Exercise ::
With pictures left out, write out exactly every line from the start of the data through the one that contains "pinky dip: (451, 319)".

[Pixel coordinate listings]
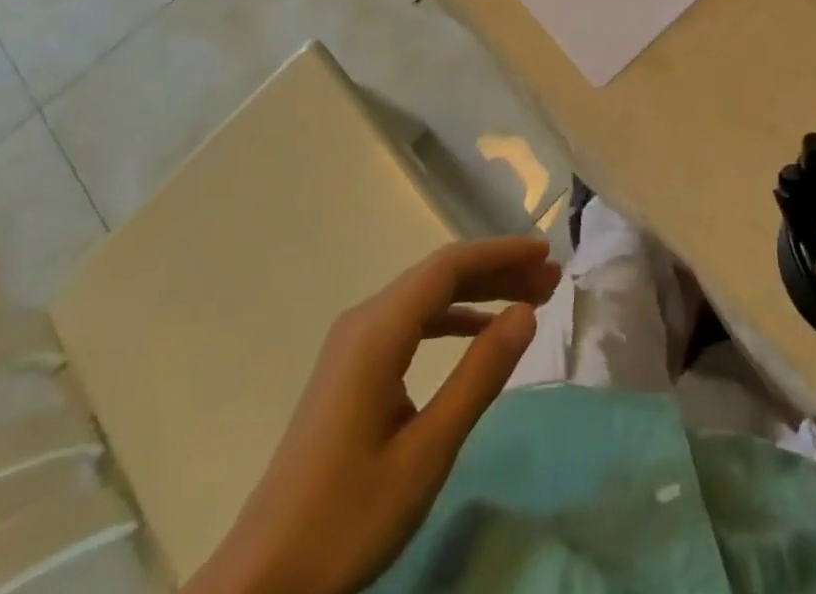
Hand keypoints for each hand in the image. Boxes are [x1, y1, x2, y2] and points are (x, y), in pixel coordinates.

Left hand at [187, 237, 560, 593]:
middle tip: (551, 278)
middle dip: (497, 271)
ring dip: (477, 293)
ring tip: (528, 299)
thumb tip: (525, 312)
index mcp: (378, 330)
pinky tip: (478, 332)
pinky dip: (451, 319)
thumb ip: (478, 377)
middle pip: (438, 276)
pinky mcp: (351, 371)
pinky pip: (410, 324)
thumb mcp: (426, 452)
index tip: (546, 253)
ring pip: (425, 298)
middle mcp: (364, 322)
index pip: (448, 267)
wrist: (264, 578)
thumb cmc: (348, 517)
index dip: (501, 254)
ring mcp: (353, 345)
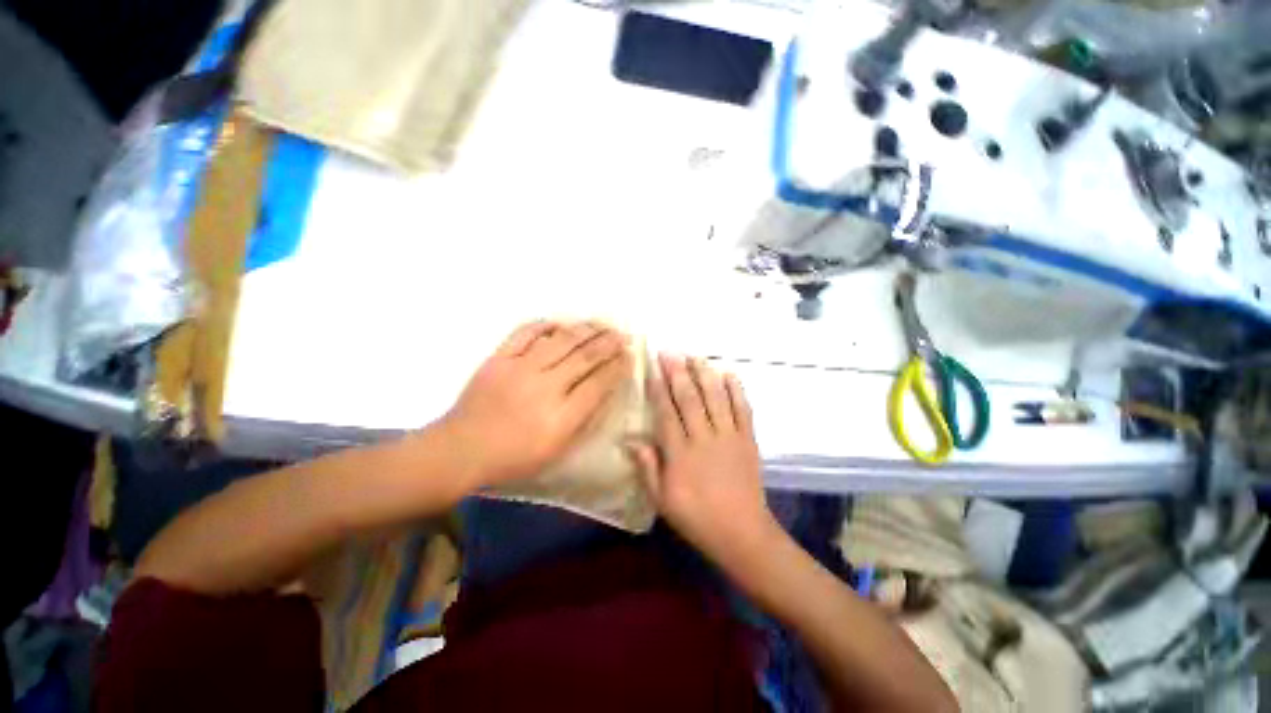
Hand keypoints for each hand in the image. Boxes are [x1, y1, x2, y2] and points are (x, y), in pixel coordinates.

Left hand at [442, 321, 630, 487]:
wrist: (461, 450)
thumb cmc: (513, 458)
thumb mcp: (556, 451)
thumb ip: (583, 421)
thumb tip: (603, 391)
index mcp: (561, 417)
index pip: (599, 383)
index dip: (617, 367)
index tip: (629, 356)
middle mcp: (545, 387)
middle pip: (585, 357)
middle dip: (608, 343)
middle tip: (623, 335)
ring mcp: (520, 368)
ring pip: (561, 340)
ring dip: (586, 329)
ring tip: (601, 324)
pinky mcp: (499, 358)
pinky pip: (525, 333)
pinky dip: (545, 325)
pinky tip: (560, 322)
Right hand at [628, 354, 778, 566]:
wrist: (742, 533)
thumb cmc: (696, 517)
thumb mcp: (662, 499)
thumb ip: (647, 467)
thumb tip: (630, 440)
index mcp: (680, 453)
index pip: (666, 412)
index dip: (658, 387)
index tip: (652, 367)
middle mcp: (704, 438)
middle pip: (689, 398)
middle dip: (678, 372)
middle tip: (670, 352)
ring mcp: (729, 436)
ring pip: (715, 397)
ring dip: (705, 374)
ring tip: (695, 356)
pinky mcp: (748, 439)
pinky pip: (743, 409)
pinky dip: (736, 390)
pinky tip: (729, 374)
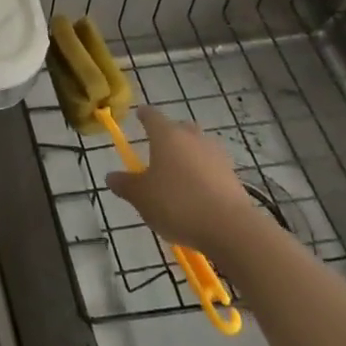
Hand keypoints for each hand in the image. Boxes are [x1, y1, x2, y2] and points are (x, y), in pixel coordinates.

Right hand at [106, 106, 262, 257]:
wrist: (231, 229)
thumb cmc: (177, 204)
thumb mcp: (141, 197)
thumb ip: (125, 185)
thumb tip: (111, 177)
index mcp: (166, 135)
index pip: (152, 115)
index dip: (144, 116)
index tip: (139, 116)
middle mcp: (193, 138)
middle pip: (180, 128)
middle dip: (170, 135)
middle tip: (160, 150)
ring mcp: (217, 156)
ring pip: (199, 148)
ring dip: (190, 156)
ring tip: (180, 177)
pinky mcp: (234, 177)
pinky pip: (214, 169)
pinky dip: (205, 176)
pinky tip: (199, 196)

Written solution ::
Hand keypoints for each hand in the image. Boxes are [x1, y1, x2, y2] and points are (x, y), in pixel coordinates.

Left hand at [187, 237, 560, 593]:
middle tip: (551, 278)
middle dip: (497, 271)
ring dip: (477, 293)
ring tip: (528, 299)
thumb tip: (525, 312)
index mcp: (378, 330)
pinky tip: (478, 332)
pinky dip: (451, 319)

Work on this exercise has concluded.